'FraidSo
Okumura Masanobu: An Impossible Feat by Imaginary Men, no. 8 from a series of 12 prints (1708)
"If you meet a fearless being on the road, run for the hills in fear."
I find HomeMaking terrifying, which isn't really saying that much, since I find life generally terrifying, so it should naturally follow that I would find HomeMaking, being an integral part of my life, terrifying. I noticed again this morning as I walked along the upstairs hall, feeling my way through pre-dawn darkness, I heard myself whisper to myself, "I am afraid." It's not an uncommon comment for me to catch myself whispering, though I usually only intend this comment for my own ears. I no longer interpret this statement as an excuse to get out of doing something, for I usually feel my fear and choose to proceed anyway, a response I've grown to invoke, if only because it enables me to do things. If I avoided engaging in activities that terrified me, I'd be hiding in the basement, though basements, too, kinda fill me with dread. ©2021 by David A. Schmaltz - all rights reserved
Years ago, I stumbled upon a fine little book called Art and Fear (Art & Fear: Observations on the Perils (and Rewards) of Artmaking By: David Bayles; Ted Orland, 2001). In it, the authors proposed that fear might be an inescapable element of art making, not something to be overcome, but to be recognized and coped with. Becoming an artist might involve learning how to not feel stymied because fear accompanies your work. They suggest that becoming an artist serves as no foil to fear, but its receptacle. It's the same way with me and HomeMaking. Some days, I cannot seem to face my duties, as I explained last week in OffDays. Other days I must appear just fine to everyone but myself, for I certainly seem to be up and engaging as if fearlessly, but on those days, I only ever appear fearless. I'm just carrying it better then. I never successfully shake it. Fear is my copilot and constant companion.

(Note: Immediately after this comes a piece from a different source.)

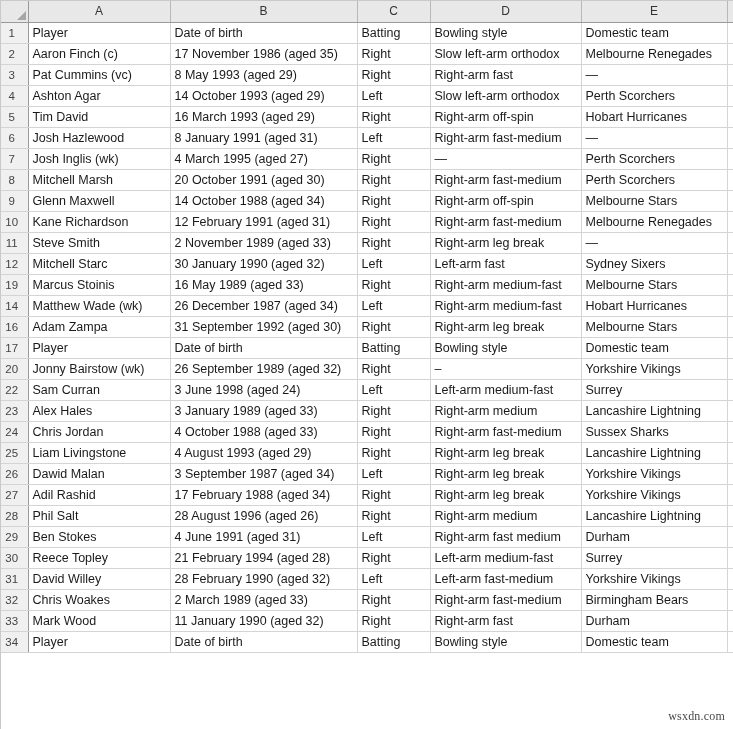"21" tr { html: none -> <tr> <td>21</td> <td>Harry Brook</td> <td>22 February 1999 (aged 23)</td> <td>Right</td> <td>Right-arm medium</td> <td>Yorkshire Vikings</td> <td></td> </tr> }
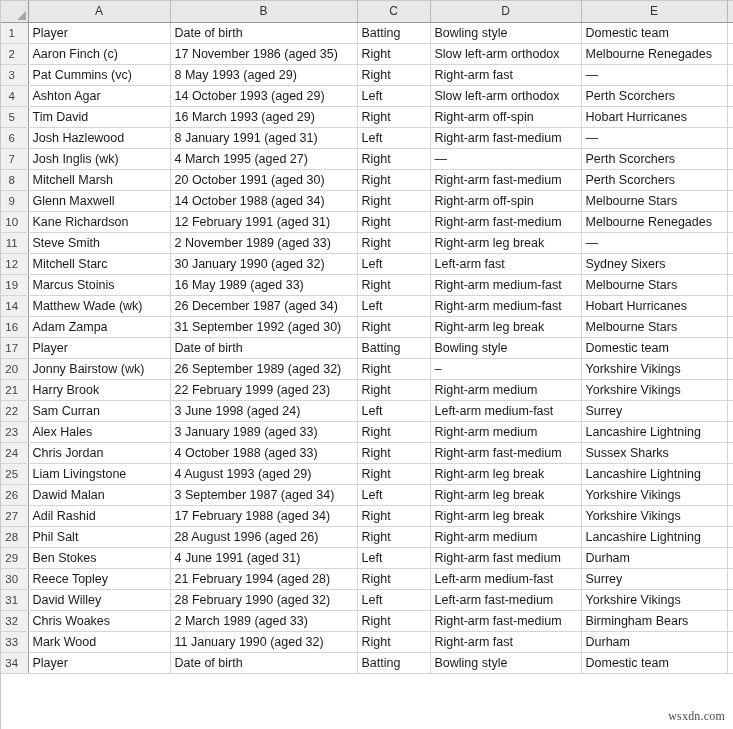"wsxdn.com" #watermark { bottom: 5px -> 15px; font-family: Liberation Serif, serif -> Liberation Sans, sans-serif }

While fear does not seem to prevent me from doing much, it does lend a certain gravitas to whatever I engage in. It frames each experience as something other than triviality. It seems to make things matter more. If I went to all the trouble to come out here in this storm of fear, this must really be something. Fear increases the degree of difficulty I address. It complicates. Its presence means that very little matters very little and most everything matters a lot. A whole lot. Fear lends a mythical tenor to my performance. Yes, it's all performance with stage fright you might not notice.
I am reminded not to mistake engagement for courage or the apparent absence of fear as the actual absence of it. I'm not so much faking that I don't have fear as I'm making fear a part of my story. I manage my cowering better than I once did and worse than I might manage it tomorrow. I'm still learning about HomeMaking, which means that I'm still learning how to cope with the fear that accompanies it. I've all but ceased trying to get away from it. I've spent more than my share of time attempting to leave fear behind, ultimately fruitless efforts. I was unable to make myself fearless, and apparently not due to a lack of courage. Courage might be practiced like art making and HomeMaking, with fear inside the armor and not left behind. Us HomeMakers and dragon slayers acknowledge our fears and engage anyway. It was never any other way. If you meet a fearless being on the road, run for the hills in fear, for you have met an utterly imaginary creature who could not possibly exist here.